Personality Plus -
- By Kath Williamson
A rugged, handsome individual with a personality that forces you to earn his respect, easily describes an Australian Cattle Dog. Much mention has been made of his speed,agility and endurance, of his strength and other physical attributes.
But what about his mental abilities? We could compare his mind to his body. The mind of an ACD is admired for its quickness, assertiveness and supreme intelligence.
Bred to control the movement of cattle, the Australian Cattle Dog can adapt easily to controlling the movement of other livestock such as goats, horses, sheep, ducks etc. Whilst biting and heeling are integral parts of the breeds working ability, it is not always needed. For example, in the case of quiet dairy cattle or some other livestock, biting can be unnecessary. The dog is clever enough to learn not to use his teeth.
There are tales of dogs that learn not only particular words ("dinner", "ball" and "biscuit" not surprisingly being high on the list) - but after a period of time, like young children, what is meant when their owners spell these same words. The late Barbara Woodhouse, renowned U.K. trainer, often stated that many dogs had the same mental abilities of a five year old child. The Australian Cattle Dog is definitely in this category.
The Australian Cattle Dog's relationship with his owner, and especially with children is held in high esteem. These dogs have a natural love for children and even Australian Cattle Dogs owned by childless households relate easily to young children. Perhaps the dogs sense a kindred spirit - as both children and A.C.D.'s
are intensely curious, fun loving, shrewd and dextrous. They enjoy similar pastimes - learning, exploring, playing ball, eating and loads of attention, and they both work well with praise.
Whilst I have pointed out these similarities, it is to demonstrate the intelligence of the Australian Cattle Dog, and it should be noted that the major difference is of course, the animal can not reason or grasp the concept of logic. Anyone who treats their dog as a child is doing ill by himself and his dog. The commonly heard statement of - "Do that (misdemeanor) again and I will punish you," is indicative that people do treat their dogs as children and not as animals. The owner has to reassess his corrective actions so the animal can understand a reprimand, catching the dog in the act, whatever it may be, or preventing it from happening. Try to understand how the dog thinks and reacts.

Chart comprehension data
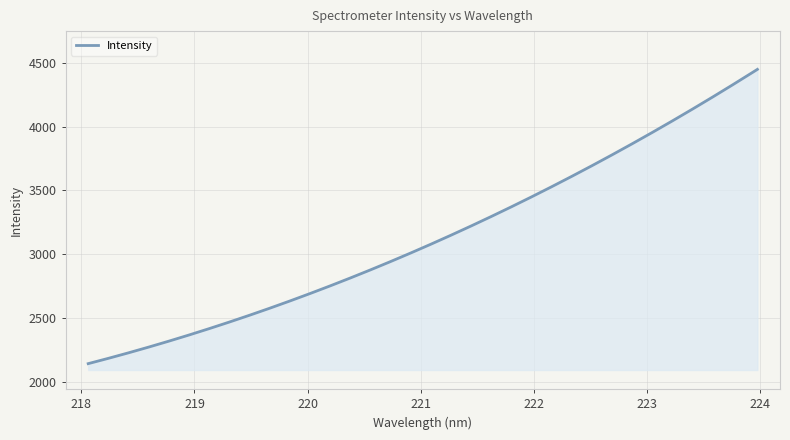

What is the smallest value displayed?

2141.0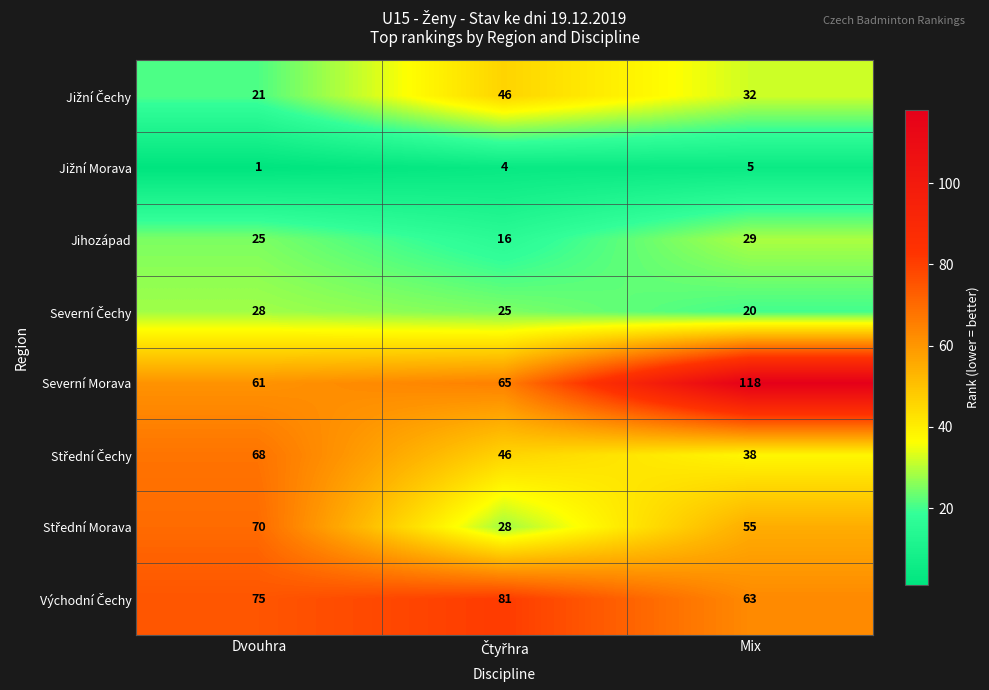

Which series has the largest total across all categories?

Severní Morava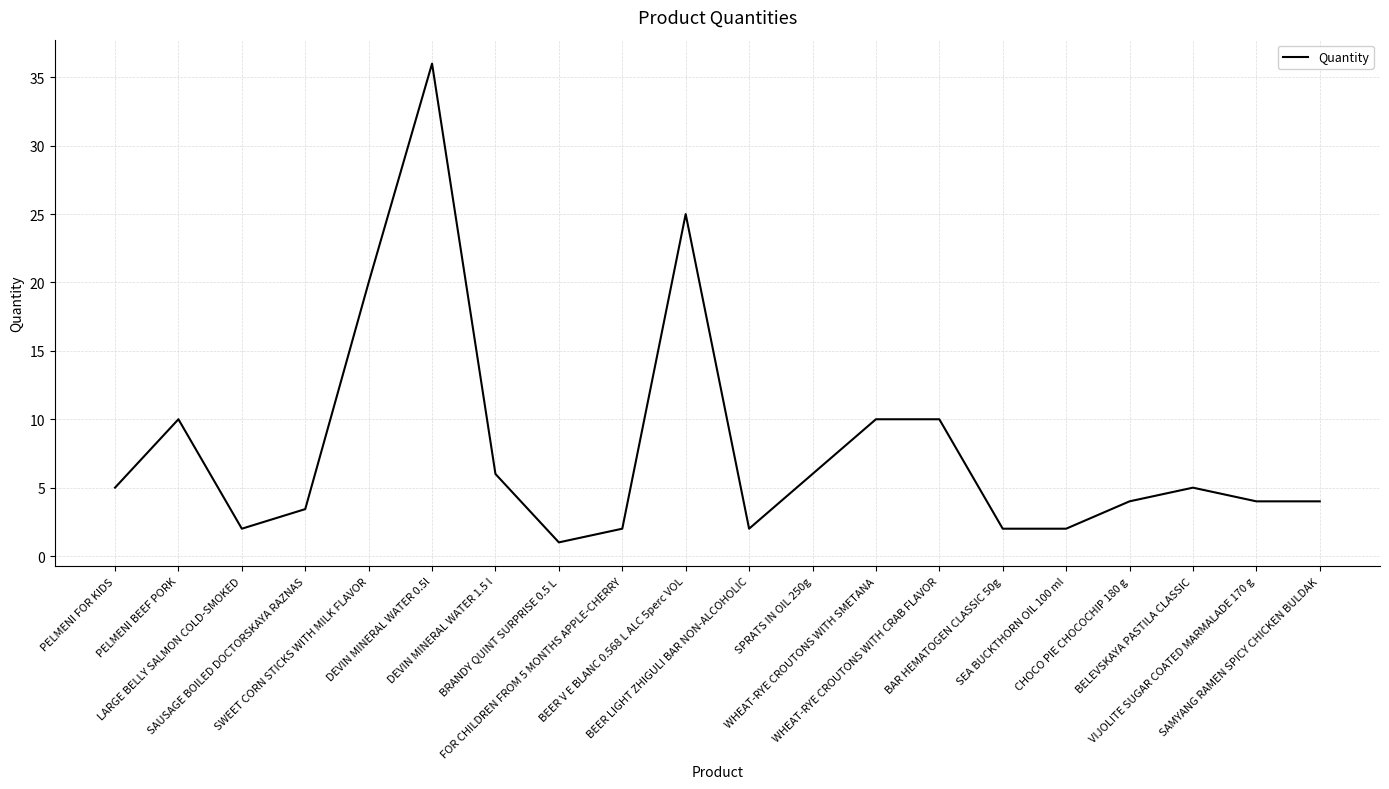

Where is the data nearest to the value 18?

SWEET CORN STICKS WITH MILK FLAVOR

### Task goal:
According to the Australian Cattle Dog text, what did Barbara Woodhouse often state? The listing has no role in what is asked here.

### Output for this exercise:
She often stated that many dogs had the same mental abilities as a five-year-old child.